We don't say that the GAN does better than the stat. uncertainty. If the stat. Uncertainty is 20% the GAN obviously can only be equally precise. However, stating the GAN is correct within 10% means, that the ratio of GAN/True is 0.9. Considering the stat. uncertanty of the trainings data the GAN agrees with the true events within this uncertainty!
v1 comment: Can you please demonstrate that your GAN is really able to generate statistically independent examples? If you really claim that it gets the full distribution correct, please show that it can model the tails as well as the bulk. You could maybe do this with bootstrapping to show that the statistical power of a GAN dataset that is 10x bigger than the training one is really 10x the one of the original dataset. My guess is that this will be true for the bulk, but not for the tails (in which case, perhaps you could modify your claims a bit). Your answer: We already say that not all regions are perfectly learned. We see a systematics effect due to low statistics of the training/batch data, which is described in the text. Furthermore, we show a correlation plot which shows that the full phase-space is covered. We have also checked carefully and that there are indeed no holes. Followup: Perhaps I should say this another way: you are advocating that people can use your tool to augment physics-based simulations. If I have a simulator, I could use your method to make e.g. 10x the number of events I started with. In order for me to believe that this is a useful exercise, you need to convince me that the 10x more events I got are statistically independent from the original physics-based simulation. If they are not, then I have not gained with the GAN. In my first comment, I proposed a way to show this, but there may be other ways to convince the reader.
We now show a 2D correlation plot of phi_j1 vs phi_j2 for 1 million true events and 1/10/50 million generated events next to it with a very small binning. This shows, that the GAN truly populates all phase space regions beyond the training data and does not produce any holes. Further, statistical independence is also a priori enforced by sampling from random noise.

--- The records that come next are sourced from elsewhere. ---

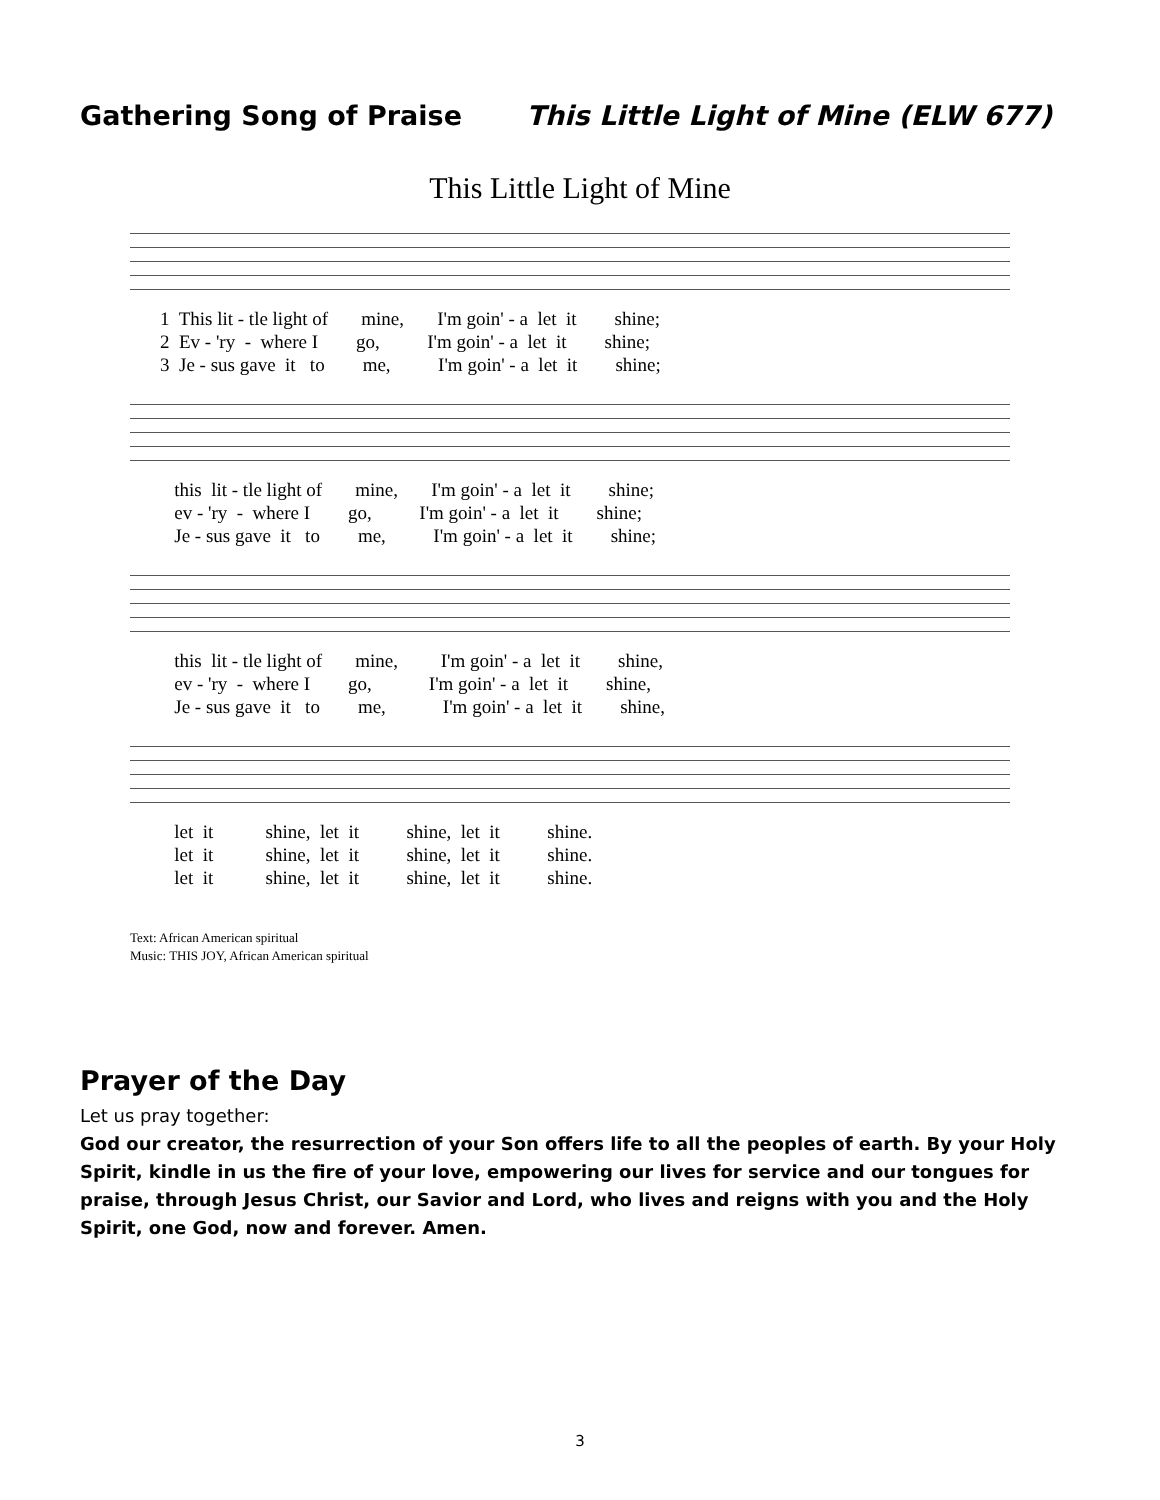Gathering Song of Praise This Little Light of Mine (ELW 677)
This Little Light of Mine
1 This lit - tle light of mine, I'm goin' - a let it shine; 2 Ev - 'ry - where I go, I'm goin' - a let it shine; 3 Je - sus gave it to me, I'm goin' - a let it shine;
this lit - tle light of mine, I'm goin' - a let it shine; ev - 'ry - where I go, I'm goin' - a let it shine; Je - sus gave it to me, I'm goin' - a let it shine;
this lit - tle light of mine, I'm goin' - a let it shine, ev - 'ry - where I go, I'm goin' - a let it shine, Je - sus gave it to me, I'm goin' - a let it shine,
let it shine, let it shine, let it shine. let it shine, let it shine, let it shine. let it shine, let it shine, let it shine.
Text: African American spiritual
Music: THIS JOY, African American spiritual
Prayer of the Day
Let us pray together:
God our creator, the resurrection of your Son offers life to all the peoples of earth. By your Holy Spirit, kindle in us the fire of your love, empowering our lives for service and our tongues for praise, through Jesus Christ, our Savior and Lord, who lives and reigns with you and the Holy Spirit, one God, now and forever. Amen.
3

Author: Ramon Winterhalder on 2019-11-07 [id 641]
(in reply to Report 2 on 2019-10-28)We show a correlation plot which is most interesting structure wise, which does not show any holes in the phase-space. Further, upon request, we now added a 2D correlations of phi_j1 vs phi_j2 for 1 million true events and 1/10/50 million generated events next to it with a very small binning.
We now show those plots and dont see any "holes" in the phase space.
We slightly disagree on the importance of those distributions as they do not show any interesting physics and are indeed flat. However, we now show the phi distributions of for two arbitrary objects which are indeed flat as expected. We restricted ourselves to show only two of them as they look all the same and do not encode any other interesting information.
We don't see any effect of the MMD on any other observable than the invariant masses, hence we only show the effect of the MMD on the invariant mass distributions. For the invariant masses, we show 4 plots which clearly indicate the importance of the MMD in resolving the sharp local features.
The details of the MMD are given both, in the corresponding plots and the describing text along with the plots.
We now mention the MMD in the abstract.
Upon request we will happily share our code and training data. However, we decided against making it publicly available on GitHub.
No, the complete phrase is "for each point in a batch..", hence, the wording is correct.